◆ EXERCISE PROMPT ◆
Show all lines of the listing that contain the word "Malik".

◆ DATA SHOWN ◆
--

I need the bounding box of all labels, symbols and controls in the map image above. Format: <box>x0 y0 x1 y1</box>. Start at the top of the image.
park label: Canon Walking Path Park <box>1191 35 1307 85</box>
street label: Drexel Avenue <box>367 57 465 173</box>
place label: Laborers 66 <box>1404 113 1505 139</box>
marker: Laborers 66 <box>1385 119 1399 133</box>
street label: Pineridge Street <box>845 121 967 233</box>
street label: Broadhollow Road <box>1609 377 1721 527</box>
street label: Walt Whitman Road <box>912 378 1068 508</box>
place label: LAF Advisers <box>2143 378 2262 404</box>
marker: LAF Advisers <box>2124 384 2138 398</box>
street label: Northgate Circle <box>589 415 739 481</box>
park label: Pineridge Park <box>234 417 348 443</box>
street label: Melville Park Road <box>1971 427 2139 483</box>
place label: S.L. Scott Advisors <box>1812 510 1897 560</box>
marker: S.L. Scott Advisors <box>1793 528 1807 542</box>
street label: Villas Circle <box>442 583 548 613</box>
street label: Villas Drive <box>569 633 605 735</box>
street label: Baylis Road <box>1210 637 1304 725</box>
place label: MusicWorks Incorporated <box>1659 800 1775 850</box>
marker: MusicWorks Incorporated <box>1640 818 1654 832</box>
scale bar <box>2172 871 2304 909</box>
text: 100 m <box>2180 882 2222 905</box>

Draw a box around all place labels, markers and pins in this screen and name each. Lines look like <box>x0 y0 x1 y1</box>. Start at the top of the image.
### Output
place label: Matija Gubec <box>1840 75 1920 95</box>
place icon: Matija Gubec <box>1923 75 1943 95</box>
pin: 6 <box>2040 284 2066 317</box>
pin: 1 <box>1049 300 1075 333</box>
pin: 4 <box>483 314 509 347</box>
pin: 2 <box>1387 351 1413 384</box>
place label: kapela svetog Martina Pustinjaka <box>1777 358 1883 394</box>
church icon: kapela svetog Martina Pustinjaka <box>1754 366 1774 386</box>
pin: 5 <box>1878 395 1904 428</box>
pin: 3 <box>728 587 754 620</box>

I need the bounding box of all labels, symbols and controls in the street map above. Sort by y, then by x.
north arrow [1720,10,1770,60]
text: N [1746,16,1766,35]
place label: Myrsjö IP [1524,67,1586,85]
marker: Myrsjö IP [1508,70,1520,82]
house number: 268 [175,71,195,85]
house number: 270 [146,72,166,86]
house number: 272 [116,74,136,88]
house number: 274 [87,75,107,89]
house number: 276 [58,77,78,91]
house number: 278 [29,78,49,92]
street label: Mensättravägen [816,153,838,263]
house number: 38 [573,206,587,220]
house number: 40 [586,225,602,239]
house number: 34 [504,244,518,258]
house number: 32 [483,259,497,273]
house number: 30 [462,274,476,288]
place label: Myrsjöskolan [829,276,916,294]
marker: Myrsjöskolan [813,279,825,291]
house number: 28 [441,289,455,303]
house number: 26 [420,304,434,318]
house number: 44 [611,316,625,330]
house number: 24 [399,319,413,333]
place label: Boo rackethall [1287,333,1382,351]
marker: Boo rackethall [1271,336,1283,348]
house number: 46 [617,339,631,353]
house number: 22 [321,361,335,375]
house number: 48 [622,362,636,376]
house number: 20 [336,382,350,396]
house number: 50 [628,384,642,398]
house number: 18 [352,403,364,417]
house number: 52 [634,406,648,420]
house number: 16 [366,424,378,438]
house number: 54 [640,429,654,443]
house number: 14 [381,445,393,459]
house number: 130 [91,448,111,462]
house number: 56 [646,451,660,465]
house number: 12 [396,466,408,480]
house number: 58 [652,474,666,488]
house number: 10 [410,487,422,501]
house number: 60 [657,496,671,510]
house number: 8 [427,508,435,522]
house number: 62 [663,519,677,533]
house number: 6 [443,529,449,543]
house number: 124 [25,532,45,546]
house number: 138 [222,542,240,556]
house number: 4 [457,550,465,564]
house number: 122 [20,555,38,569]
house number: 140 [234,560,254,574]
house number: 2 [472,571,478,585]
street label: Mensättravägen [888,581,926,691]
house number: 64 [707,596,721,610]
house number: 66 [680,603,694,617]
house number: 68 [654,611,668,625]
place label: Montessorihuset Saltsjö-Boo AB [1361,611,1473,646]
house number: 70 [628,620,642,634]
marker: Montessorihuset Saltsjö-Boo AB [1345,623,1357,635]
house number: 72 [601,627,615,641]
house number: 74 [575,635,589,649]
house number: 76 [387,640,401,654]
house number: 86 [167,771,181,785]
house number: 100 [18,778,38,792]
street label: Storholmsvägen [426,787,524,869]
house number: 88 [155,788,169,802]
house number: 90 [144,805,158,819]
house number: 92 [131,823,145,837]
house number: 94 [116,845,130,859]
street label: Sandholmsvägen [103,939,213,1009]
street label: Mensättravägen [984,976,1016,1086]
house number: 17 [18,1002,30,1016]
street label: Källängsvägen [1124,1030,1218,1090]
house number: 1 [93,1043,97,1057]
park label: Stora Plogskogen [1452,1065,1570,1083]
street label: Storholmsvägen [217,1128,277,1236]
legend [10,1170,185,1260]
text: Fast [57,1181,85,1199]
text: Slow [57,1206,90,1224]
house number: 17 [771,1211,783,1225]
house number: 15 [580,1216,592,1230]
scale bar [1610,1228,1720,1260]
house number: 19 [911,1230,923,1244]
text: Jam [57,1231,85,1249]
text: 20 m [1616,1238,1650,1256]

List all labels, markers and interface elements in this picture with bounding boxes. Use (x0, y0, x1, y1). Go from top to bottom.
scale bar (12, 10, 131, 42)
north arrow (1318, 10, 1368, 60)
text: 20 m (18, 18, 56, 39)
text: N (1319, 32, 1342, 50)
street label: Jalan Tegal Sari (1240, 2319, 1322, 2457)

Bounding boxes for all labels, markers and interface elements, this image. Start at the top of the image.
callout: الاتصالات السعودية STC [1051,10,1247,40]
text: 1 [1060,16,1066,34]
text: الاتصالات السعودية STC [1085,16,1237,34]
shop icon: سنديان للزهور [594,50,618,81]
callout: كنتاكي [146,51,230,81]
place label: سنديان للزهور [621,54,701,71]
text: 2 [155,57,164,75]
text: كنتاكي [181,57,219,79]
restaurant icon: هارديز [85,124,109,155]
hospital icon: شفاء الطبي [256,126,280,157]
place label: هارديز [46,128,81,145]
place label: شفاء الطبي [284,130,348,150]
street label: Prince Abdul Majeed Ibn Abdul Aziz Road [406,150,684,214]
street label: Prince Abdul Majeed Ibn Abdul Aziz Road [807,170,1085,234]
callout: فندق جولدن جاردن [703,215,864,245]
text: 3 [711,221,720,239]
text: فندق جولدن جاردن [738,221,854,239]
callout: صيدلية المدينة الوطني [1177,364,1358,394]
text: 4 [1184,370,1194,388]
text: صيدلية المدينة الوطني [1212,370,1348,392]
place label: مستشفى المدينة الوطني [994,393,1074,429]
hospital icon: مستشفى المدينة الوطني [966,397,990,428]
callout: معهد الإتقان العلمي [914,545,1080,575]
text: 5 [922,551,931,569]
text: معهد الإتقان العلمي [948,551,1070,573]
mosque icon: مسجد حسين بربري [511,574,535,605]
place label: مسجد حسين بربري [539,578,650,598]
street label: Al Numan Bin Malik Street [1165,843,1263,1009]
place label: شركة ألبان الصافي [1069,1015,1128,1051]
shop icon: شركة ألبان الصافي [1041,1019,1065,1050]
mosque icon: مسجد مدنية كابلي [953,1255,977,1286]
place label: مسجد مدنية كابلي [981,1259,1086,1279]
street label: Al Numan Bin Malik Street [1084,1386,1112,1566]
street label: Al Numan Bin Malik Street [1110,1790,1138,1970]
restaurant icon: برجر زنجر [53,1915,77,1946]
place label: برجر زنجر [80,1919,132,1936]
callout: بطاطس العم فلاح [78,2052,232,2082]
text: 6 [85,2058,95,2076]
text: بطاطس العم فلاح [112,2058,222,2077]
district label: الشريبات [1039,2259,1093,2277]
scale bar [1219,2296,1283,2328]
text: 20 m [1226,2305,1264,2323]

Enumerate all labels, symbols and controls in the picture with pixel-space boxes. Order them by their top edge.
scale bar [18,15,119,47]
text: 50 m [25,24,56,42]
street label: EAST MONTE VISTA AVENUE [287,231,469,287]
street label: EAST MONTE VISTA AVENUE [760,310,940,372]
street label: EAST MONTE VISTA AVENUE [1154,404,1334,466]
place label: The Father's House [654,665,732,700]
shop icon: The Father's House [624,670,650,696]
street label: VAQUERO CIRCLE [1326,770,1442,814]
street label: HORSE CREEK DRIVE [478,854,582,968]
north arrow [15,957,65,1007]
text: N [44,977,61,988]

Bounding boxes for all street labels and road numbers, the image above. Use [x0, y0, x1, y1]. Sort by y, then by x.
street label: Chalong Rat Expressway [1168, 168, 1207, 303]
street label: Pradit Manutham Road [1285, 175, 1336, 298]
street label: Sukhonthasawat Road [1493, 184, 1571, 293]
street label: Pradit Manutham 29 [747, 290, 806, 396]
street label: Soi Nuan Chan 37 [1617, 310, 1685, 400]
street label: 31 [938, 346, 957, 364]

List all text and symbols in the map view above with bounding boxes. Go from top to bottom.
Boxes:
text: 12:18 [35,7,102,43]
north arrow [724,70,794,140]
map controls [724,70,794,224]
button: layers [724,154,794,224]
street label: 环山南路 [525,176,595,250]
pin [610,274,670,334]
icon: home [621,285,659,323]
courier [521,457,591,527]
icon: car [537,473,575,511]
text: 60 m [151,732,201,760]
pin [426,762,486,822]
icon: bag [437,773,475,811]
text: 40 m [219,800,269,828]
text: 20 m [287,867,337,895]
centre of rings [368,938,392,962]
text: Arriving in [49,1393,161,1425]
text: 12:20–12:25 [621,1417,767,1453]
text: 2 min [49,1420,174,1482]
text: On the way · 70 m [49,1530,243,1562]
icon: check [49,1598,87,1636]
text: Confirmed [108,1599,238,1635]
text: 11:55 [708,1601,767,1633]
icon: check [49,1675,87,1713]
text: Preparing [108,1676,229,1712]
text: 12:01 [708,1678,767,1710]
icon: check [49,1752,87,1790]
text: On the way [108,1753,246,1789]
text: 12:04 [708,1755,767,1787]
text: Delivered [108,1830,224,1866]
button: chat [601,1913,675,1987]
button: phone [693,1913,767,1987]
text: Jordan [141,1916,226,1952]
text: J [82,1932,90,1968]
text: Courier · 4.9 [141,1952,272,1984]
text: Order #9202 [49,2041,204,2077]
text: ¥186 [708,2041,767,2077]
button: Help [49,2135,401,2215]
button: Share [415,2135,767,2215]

--

◆ TASK RESPONSE ◆
street label: Al Numan Bin Malik Street [1165,843,1263,1009]
street label: Al Numan Bin Malik Street [1084,1386,1112,1566]
street label: Al Numan Bin Malik Street [1110,1790,1138,1970]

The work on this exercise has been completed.